I have a 75G tank I set up with potting soil substrate about 6 months ago, and for the past month or two have had a whitish filamentous growth cropping up on the plants, glass, gravel, etc. I'm told it may be a slime mold related to the soil I used. Anyone with any experience with this? It doesn't seem to bother the plants or fish, but it is unsightly. I'd appreciate any ideas about how to encourage it to go away. I posted on the "algae" forum, and was encouraged to ask some "El Natural" folks about it. I have some other pics of the tank and the growth under 'avanti" in the pictures section. Thanks.

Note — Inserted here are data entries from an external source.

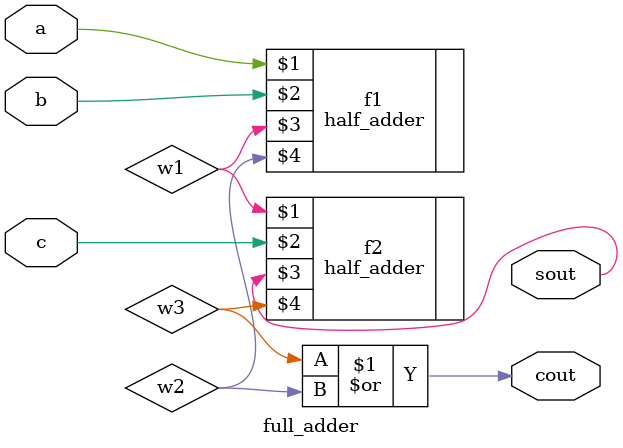
<source format=v>


module full_adder (a,b,c,sout,cout);

	input a;
	input b;
	input c;
	output cout,sout;
	wire w1,w2,w3;
	half_adder f1(a,b,w1,w2);
	half_adder f2(w1,c,sout,w3);
	assign cout = w3|w2;
	
	
endmodule 
</source>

http://www.aquaticplantcentral.com/forumapc/aquarium-pictures/showimage.php?i=5171&c=15&userid=14196


----------



## mistergreen (Mar 3, 2007)

I don't know what it is but just remove it?


----------



## avanti (Oct 26, 2006)

It's pretty easy to vacuum out, but it keeps growing back other places in the tank- every few days there is a new "colony" somewhere else in the tank. They seem to live for a week or so if I leave it alone, then it fades away and crops up somewhere else.


----------



## Homer_Simpson (Apr 2, 2007)

Manually get rid of as much of it as you can and then hit any residue with hydrogen peroxide 3% solution at 1ml per gallon dose with syringe(be do this when your tank is dark and turn off all filters for at least 30 minutes). My guess is that if you run a UV sterlizer it will not become a problem, so this may be a long term solution. After my Betta got fin and tail rot in a EL natural tank, I would personally not risk setting up another tank without a UV sterilizer and certainly would not ignore any kind of slime mold growth in an aquarium, natural or not. Eventhough it may not look like it is doing anything to your fish, you never know what this kind of c*ap can do to water quality over the long run if left alone. With a 75 gallon tank, you have a lot of wiggle room if water quality deteriorates, but I still wouldn' t take the risk as you could put your fish in harm's way over the long run if you ignore this stuff.


----------